Copy, from the entries below, each line in which the string "volumengewichteter" appears.

==================================================

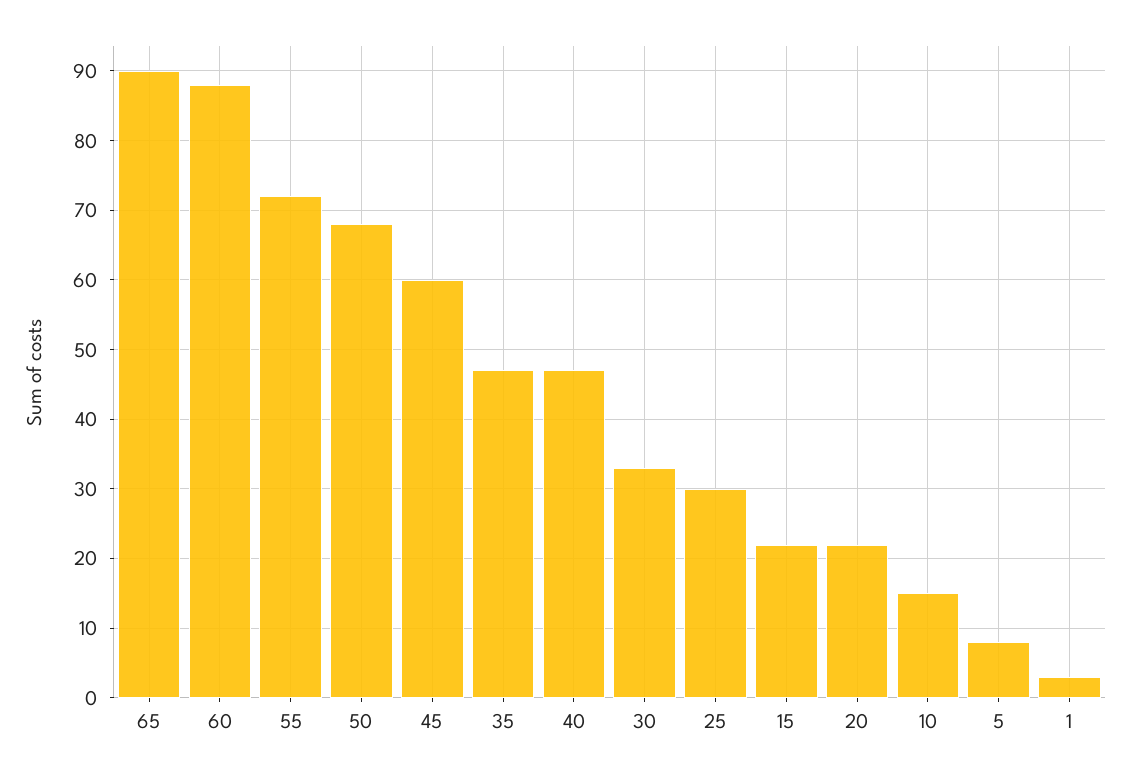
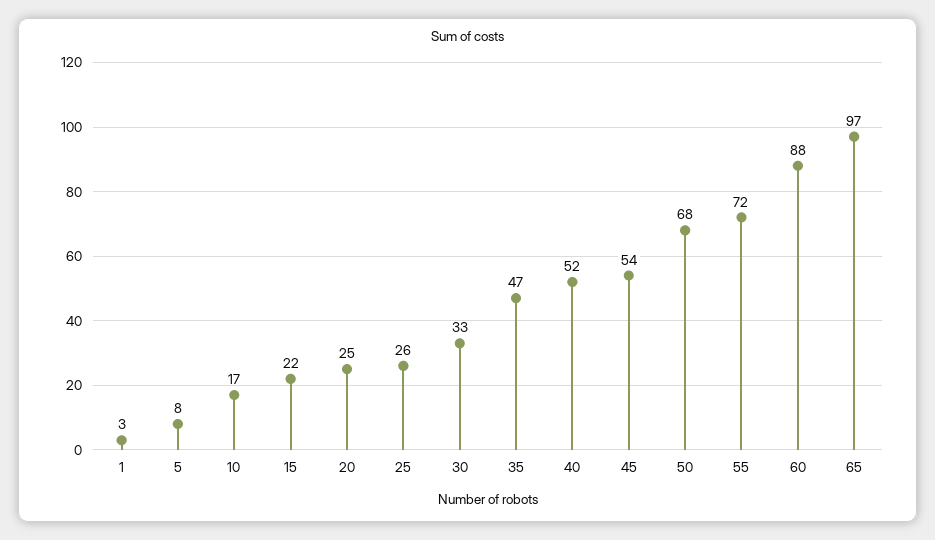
  {
-   "65": 90,
+   "65": 97,
    "60": 88,
    "55": 72,
    "50": 68,
-   "45": 60,
+   "45": 54,
    "35": 47,
-   "40": 47,
+   "40": 52,
    "30": 33,
-   "25": 30,
+   "25": 26,
    "15": 22,
-   "20": 22,
+   "20": 25,
-   "10": 15,
+   "10": 17,
    "5": 8,
    "1": 3
  }

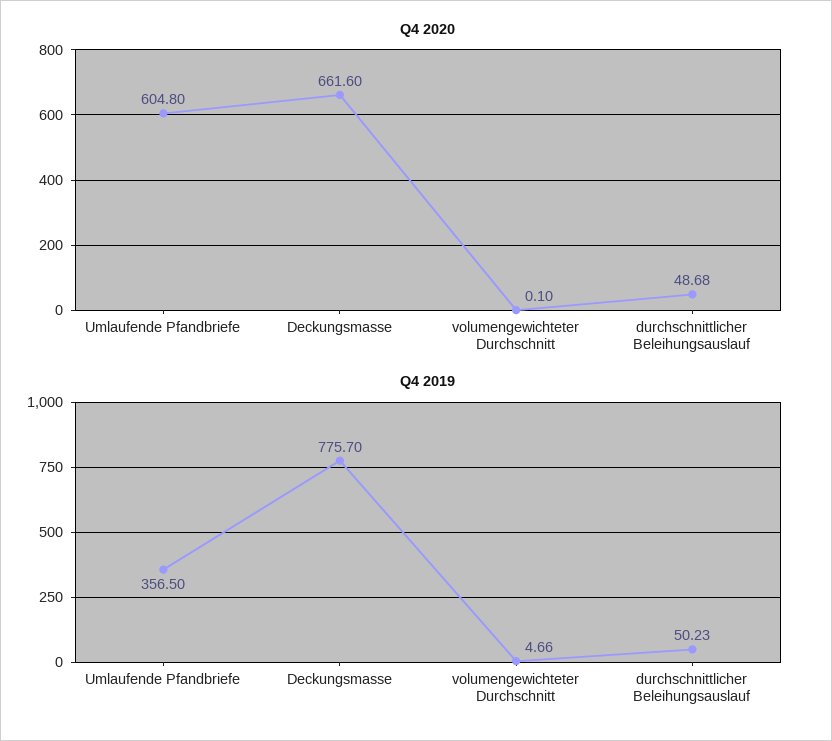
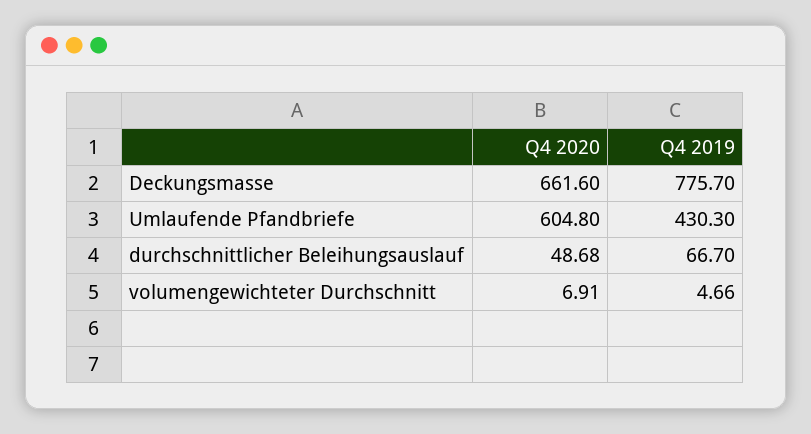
  {
    "Q4 2020": {
      "Umlaufende Pfandbriefe": 604.8,
      "Deckungsmasse": 661.6,
-     "volumengewichteter Durchschnitt": 0.1,
+     "volumengewichteter Durchschnitt": 6.91,
      "durchschnittlicher Beleihungsauslauf": 48.68
    },
    "Q4 2019": {
-     "Umlaufende Pfandbriefe": 356.5,
+     "Umlaufende Pfandbriefe": 430.3,
      "Deckungsmasse": 775.7,
      "volumengewichteter Durchschnitt": 4.66,
-     "durchschnittlicher Beleihungsauslauf": 50.23
+     "durchschnittlicher Beleihungsauslauf": 66.7
    }
  }

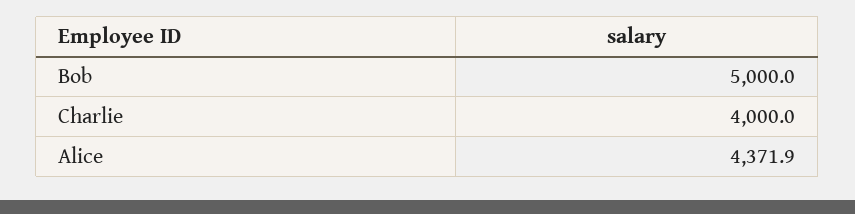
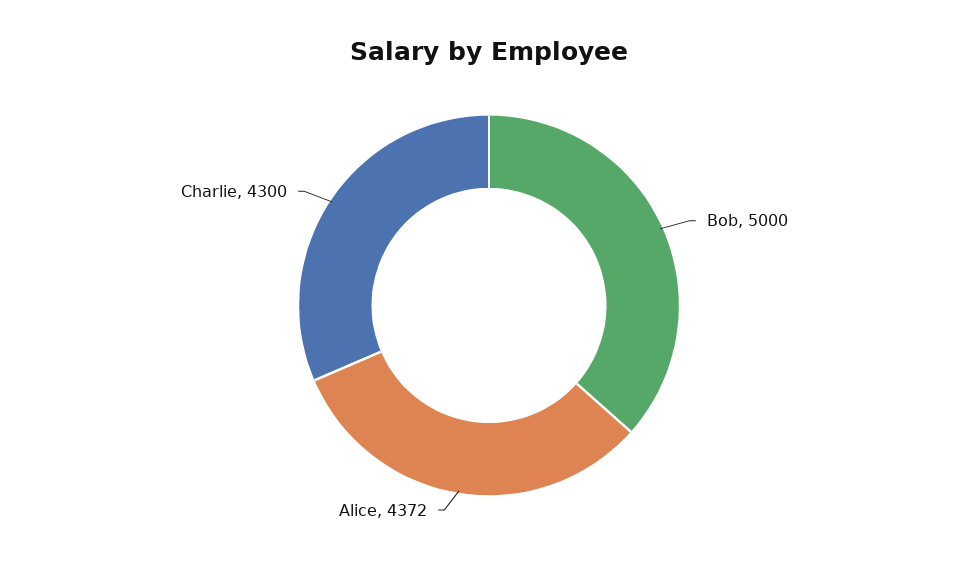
  {
    "Bob": 5000,
-   "Charlie": 4000,
+   "Charlie": 4300,
    "Alice": 4371.9
  }

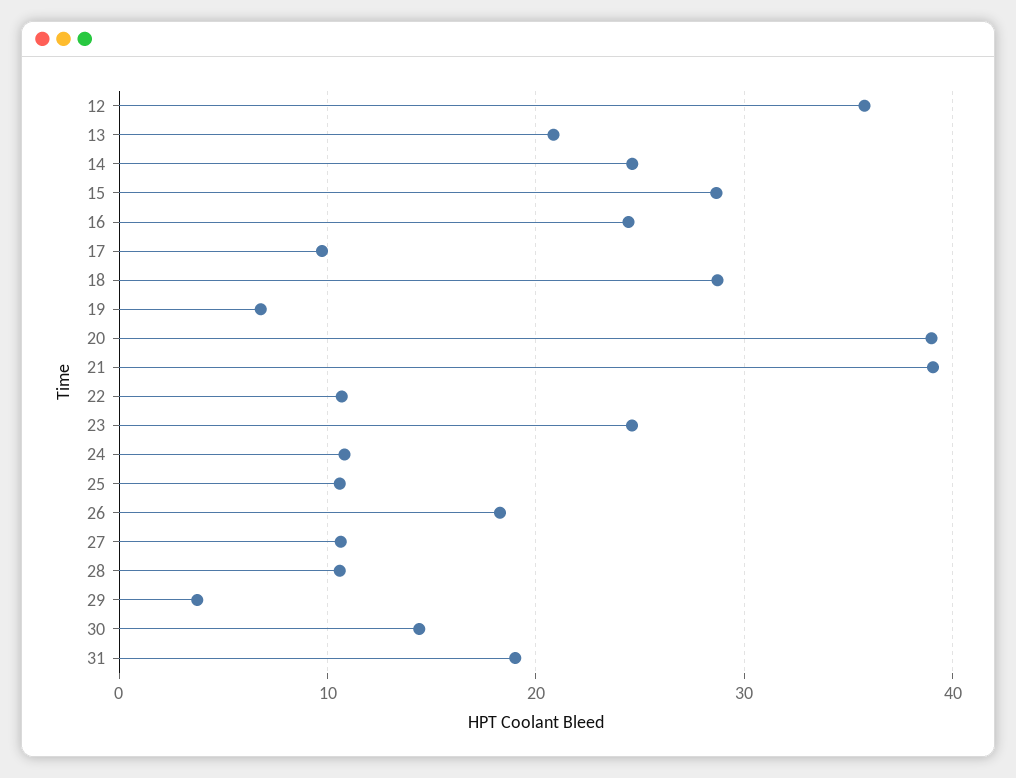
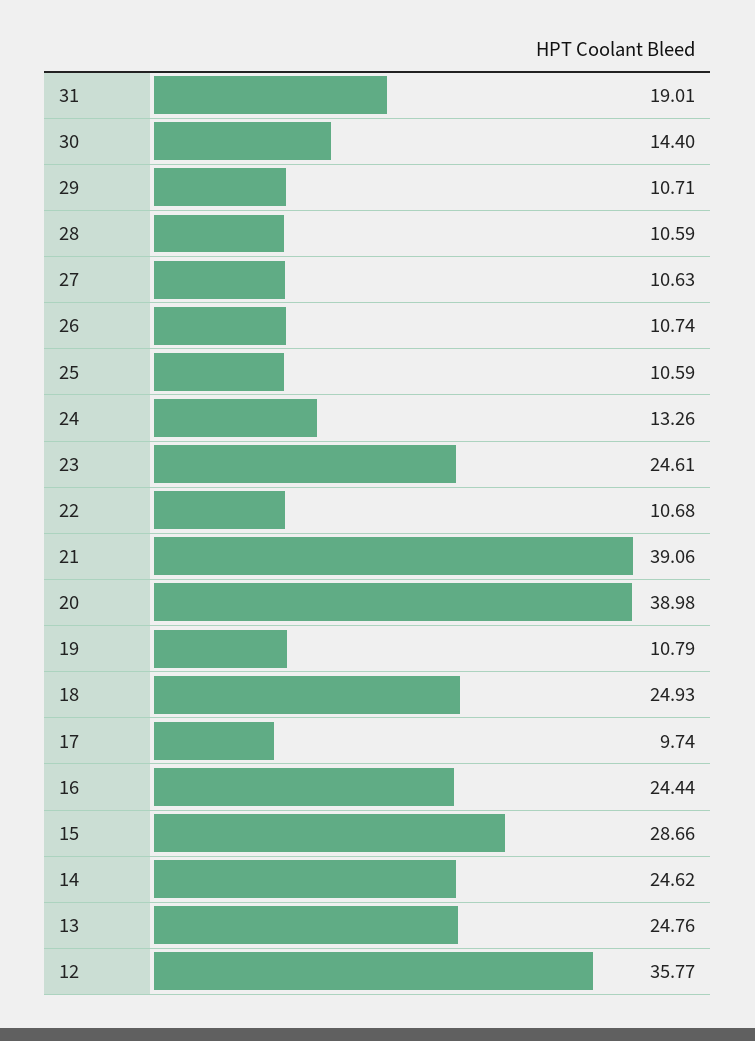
  {
    "12": 35.77,
-   "13": 21,
+   "13": 24.76,
    "14": 24.62,
    "15": 28.66,
    "16": 24.44,
    "17": 9.74,
-   "18": 29,
+   "18": 24.93,
-   "19": 7,
+   "19": 10.79,
    "20": 38.98,
    "21": 39.06,
    "22": 10.68,
    "23": 24.61,
-   "24": 11,
+   "24": 13.26,
    "25": 10.59,
-   "26": 18,
+   "26": 10.74,
    "27": 10.63,
    "28": 10.59,
-   "29": 4,
+   "29": 10.71,
    "30": 14.4,
    "31": 19.01
  }

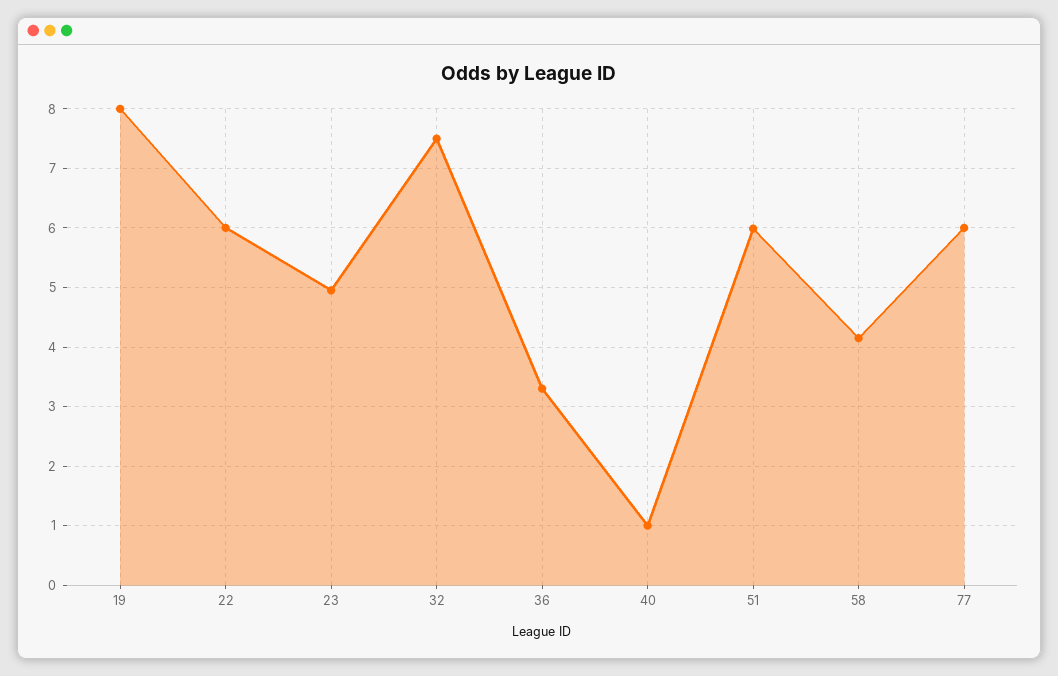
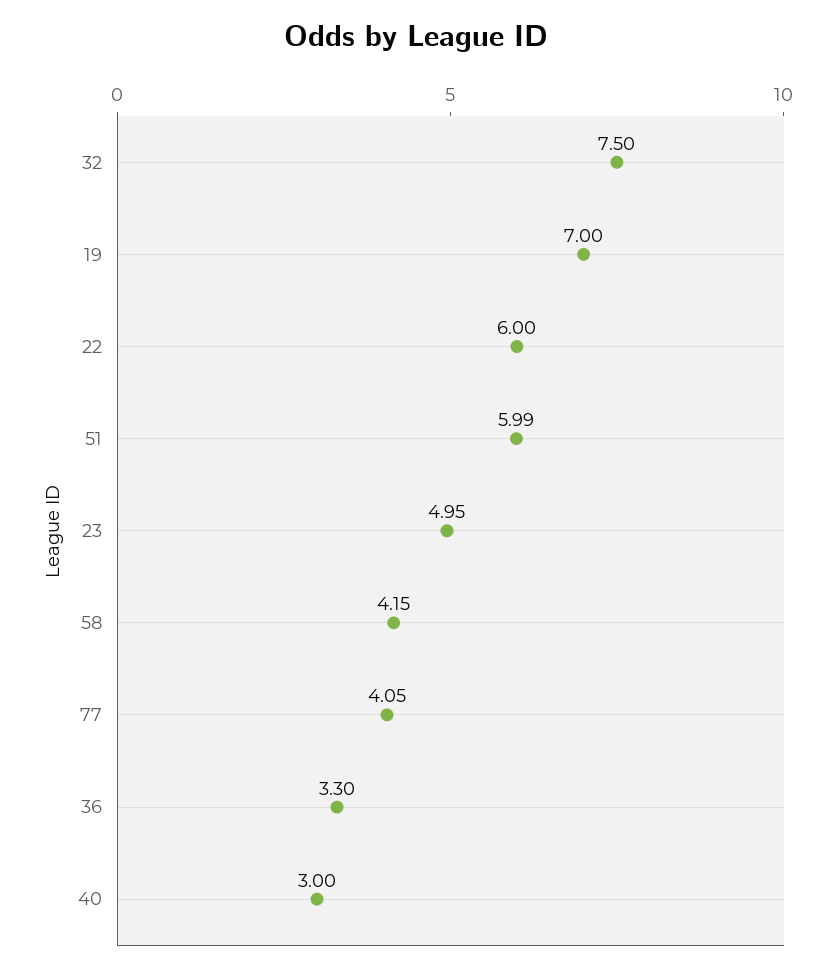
  {
-   "19": 8,
+   "19": 7,
    "22": 6,
    "23": 4.95,
    "32": 7.5,
    "36": 3.3,
-   "40": 1,
+   "40": 3,
    "51": 5.99,
    "58": 4.15,
-   "77": 6
+   "77": 4.05
  }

==================================================

ANSWER TO THIS EXERCISE:
-     "volumengewichteter Durchschnitt": 0.1,
+     "volumengewichteter Durchschnitt": 6.91,
      "volumengewichteter Durchschnitt": 4.66,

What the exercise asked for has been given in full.